Copy the listing below line for line, starting at its first line and ending with the line that has "right shoulder: (235, 215)" in it. Add nothing.

DATA>
───

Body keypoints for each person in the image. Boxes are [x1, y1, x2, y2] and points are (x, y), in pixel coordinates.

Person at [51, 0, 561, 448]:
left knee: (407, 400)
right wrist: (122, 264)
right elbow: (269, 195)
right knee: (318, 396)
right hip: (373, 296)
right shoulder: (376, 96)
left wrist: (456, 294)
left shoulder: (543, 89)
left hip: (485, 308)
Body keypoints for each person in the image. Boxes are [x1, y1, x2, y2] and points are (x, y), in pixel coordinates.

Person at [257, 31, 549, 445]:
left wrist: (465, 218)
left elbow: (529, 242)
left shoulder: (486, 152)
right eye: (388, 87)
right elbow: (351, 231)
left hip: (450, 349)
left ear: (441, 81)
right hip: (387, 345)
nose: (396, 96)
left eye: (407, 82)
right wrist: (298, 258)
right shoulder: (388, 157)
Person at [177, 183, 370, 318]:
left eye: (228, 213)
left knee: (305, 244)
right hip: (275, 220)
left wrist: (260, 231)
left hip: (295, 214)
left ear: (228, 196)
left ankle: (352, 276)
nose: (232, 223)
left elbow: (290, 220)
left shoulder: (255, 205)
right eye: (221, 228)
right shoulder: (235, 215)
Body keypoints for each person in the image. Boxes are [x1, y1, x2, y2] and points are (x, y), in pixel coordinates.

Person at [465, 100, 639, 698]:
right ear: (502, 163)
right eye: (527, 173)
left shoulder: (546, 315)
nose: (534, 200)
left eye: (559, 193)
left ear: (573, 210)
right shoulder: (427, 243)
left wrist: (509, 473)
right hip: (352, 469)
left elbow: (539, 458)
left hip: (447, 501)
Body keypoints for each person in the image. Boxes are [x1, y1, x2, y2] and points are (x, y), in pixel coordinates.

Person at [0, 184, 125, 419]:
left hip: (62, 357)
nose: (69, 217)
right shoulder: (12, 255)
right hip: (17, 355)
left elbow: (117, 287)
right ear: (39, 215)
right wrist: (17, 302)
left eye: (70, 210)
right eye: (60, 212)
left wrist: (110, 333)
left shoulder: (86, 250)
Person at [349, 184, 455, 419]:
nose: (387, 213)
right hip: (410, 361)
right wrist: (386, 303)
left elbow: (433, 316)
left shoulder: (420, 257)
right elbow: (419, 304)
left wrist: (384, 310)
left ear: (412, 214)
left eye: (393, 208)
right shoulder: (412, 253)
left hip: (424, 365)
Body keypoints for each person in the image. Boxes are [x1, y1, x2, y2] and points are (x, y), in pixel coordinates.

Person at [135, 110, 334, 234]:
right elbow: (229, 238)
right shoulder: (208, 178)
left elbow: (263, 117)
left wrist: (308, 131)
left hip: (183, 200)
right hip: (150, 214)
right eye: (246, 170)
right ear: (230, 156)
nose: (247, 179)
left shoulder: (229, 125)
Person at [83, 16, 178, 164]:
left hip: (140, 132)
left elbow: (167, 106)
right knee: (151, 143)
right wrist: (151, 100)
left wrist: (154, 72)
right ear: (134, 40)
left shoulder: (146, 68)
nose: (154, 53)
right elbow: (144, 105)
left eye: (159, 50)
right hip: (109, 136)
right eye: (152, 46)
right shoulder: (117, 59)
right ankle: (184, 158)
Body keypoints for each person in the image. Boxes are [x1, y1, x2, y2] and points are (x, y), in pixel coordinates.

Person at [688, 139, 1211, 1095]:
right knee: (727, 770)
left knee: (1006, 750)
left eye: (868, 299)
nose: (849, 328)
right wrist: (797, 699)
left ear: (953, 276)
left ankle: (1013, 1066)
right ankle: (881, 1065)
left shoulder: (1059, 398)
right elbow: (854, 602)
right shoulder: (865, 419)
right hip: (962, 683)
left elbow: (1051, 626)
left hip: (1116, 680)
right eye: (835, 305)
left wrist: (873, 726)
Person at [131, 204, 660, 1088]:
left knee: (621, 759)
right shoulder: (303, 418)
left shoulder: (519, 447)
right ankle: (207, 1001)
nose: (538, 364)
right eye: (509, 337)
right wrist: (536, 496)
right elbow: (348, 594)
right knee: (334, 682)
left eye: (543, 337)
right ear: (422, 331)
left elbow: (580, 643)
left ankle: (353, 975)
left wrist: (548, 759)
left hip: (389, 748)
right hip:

───

RESPONSE TO THIS TASK>
Body keypoints for each person in the image. Boxes are [x1, y1, x2, y2] and points are (x, y), in pixel coordinates.

Person at [51, 0, 561, 448]:
left knee: (407, 400)
right wrist: (122, 264)
right elbow: (269, 195)
right knee: (318, 396)
right hip: (373, 296)
right shoulder: (376, 96)
left wrist: (456, 294)
left shoulder: (543, 89)
left hip: (485, 308)
Body keypoints for each person in the image. Boxes are [x1, y1, x2, y2] and points are (x, y), in pixel coordinates.

Person at [257, 31, 549, 445]:
left wrist: (465, 218)
left elbow: (529, 242)
left shoulder: (486, 152)
right eye: (388, 87)
right elbow: (351, 231)
left hip: (450, 349)
left ear: (441, 81)
right hip: (387, 345)
nose: (396, 96)
left eye: (407, 82)
right wrist: (298, 258)
right shoulder: (388, 157)
Person at [177, 183, 370, 318]:
left eye: (228, 213)
left knee: (305, 244)
right hip: (275, 220)
left wrist: (260, 231)
left hip: (295, 214)
left ear: (228, 196)
left ankle: (352, 276)
nose: (232, 223)
left elbow: (290, 220)
left shoulder: (255, 205)
right eye: (221, 228)
right shoulder: (235, 215)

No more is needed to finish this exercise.